THE EXERCISE:
Copy word for word the lines of the data below that run from the line containing "scientific name: Festuca subulifolia" through the line containing "elevation (m): 3360", inclusive.

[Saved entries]
⁂

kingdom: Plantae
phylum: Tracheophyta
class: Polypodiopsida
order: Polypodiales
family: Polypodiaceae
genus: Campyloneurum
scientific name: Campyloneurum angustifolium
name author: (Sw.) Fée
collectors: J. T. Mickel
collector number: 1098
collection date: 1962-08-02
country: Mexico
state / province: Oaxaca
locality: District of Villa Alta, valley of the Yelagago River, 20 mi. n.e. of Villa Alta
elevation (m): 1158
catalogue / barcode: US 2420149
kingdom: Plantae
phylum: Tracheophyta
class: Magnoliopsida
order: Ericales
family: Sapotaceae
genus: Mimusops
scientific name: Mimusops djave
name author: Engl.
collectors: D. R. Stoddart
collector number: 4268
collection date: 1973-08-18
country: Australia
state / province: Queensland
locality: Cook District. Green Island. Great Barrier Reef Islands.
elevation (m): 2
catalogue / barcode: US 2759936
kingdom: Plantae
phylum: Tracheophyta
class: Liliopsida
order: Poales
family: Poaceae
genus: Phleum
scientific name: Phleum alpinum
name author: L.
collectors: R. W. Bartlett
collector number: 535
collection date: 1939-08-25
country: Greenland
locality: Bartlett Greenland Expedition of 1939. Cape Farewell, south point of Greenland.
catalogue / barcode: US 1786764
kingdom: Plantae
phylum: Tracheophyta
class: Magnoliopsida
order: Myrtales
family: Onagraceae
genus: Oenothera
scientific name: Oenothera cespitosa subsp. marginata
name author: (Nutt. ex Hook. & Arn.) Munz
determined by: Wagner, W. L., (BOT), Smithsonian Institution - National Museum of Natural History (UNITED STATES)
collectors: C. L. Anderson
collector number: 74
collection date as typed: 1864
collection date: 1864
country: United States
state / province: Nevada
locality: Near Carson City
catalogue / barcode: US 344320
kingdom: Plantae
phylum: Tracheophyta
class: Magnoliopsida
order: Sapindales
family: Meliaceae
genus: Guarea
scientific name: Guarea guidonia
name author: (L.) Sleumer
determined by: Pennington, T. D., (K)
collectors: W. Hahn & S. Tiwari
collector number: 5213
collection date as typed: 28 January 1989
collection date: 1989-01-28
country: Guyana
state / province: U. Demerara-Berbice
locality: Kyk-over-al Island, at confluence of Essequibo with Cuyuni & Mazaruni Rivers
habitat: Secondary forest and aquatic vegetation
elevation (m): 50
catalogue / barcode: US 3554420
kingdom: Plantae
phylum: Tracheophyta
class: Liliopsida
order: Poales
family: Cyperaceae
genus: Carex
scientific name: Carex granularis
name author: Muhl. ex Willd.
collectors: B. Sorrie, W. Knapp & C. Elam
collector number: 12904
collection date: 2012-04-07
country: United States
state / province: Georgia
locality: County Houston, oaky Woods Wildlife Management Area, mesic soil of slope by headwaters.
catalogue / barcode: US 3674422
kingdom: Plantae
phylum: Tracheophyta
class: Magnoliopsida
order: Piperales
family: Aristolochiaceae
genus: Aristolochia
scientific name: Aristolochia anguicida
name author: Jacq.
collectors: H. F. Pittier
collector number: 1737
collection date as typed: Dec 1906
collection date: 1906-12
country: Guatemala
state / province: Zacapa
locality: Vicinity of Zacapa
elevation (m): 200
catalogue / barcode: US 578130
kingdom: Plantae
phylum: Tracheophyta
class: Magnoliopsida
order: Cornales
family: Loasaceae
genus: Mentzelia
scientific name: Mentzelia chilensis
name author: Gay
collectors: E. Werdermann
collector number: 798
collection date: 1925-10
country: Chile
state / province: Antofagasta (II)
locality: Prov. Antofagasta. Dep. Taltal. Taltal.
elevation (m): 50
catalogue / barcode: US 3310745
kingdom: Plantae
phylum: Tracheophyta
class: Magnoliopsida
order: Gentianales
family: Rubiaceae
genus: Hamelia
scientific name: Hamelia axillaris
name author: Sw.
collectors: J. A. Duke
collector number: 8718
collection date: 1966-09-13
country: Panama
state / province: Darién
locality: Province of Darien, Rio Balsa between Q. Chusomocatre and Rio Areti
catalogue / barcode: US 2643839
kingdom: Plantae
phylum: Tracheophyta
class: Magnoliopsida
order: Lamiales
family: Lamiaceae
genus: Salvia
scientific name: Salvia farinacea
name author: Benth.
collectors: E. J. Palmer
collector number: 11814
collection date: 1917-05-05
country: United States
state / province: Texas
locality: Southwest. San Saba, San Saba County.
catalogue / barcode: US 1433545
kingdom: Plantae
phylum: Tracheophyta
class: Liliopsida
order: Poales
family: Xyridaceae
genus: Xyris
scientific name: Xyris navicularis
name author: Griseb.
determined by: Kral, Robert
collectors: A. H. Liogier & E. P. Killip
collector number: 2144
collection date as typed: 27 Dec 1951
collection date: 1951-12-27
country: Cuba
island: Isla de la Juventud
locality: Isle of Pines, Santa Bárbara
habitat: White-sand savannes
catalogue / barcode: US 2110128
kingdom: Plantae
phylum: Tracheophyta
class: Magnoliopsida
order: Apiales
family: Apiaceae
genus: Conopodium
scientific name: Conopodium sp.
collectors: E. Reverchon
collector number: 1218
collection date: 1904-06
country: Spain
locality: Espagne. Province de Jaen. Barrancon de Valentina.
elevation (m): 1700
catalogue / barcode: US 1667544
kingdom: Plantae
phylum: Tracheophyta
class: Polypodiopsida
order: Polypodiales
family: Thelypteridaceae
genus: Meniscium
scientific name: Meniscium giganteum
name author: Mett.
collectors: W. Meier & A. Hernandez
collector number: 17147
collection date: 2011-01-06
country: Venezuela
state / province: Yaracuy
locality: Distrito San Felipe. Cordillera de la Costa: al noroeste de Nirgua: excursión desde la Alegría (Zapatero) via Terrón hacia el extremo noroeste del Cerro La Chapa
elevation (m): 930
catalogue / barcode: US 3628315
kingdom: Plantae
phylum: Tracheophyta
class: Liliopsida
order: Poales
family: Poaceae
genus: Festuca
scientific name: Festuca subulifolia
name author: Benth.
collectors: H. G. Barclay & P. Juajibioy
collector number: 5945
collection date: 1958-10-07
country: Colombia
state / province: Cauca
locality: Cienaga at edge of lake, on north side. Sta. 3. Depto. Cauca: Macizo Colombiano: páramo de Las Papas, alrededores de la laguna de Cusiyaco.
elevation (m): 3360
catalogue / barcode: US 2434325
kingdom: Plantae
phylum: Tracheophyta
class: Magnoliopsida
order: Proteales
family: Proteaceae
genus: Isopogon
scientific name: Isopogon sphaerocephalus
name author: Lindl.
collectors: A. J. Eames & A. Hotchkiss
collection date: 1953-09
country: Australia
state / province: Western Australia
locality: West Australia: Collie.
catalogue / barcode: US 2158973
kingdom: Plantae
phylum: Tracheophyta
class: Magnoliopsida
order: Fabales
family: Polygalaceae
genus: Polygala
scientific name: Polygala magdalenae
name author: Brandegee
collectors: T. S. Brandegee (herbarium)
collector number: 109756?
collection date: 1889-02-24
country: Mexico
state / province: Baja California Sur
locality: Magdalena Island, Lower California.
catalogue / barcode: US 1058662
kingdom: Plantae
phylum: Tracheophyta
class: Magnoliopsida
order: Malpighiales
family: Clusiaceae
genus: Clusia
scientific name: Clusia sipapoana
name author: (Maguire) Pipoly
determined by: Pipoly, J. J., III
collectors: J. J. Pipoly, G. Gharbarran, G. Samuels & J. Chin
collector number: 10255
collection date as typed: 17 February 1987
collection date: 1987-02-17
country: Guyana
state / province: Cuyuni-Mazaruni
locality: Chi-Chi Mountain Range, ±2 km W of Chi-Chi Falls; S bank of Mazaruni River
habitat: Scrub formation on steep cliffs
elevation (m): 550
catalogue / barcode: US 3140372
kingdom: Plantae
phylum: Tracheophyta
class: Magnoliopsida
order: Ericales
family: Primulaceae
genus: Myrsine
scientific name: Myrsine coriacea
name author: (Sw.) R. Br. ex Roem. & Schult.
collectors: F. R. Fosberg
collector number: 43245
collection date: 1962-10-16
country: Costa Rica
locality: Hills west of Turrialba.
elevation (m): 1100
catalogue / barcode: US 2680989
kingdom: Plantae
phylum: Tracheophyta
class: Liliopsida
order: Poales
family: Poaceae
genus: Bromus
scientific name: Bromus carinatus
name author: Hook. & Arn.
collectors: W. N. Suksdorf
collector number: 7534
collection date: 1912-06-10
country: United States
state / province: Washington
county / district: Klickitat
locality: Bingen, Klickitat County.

⁂

OUTPUT FOR THIS TASK:
scientific name: Festuca subulifolia
name author: Benth.
collectors: H. G. Barclay & P. Juajibioy
collector number: 5945
collection date: 1958-10-07
country: Colombia
state / province: Cauca
locality: Cienaga at edge of lake, on north side. Sta. 3. Depto. Cauca: Macizo Colombiano: páramo de Las Papas, alrededores de la laguna de Cusiyaco.
elevation (m): 3360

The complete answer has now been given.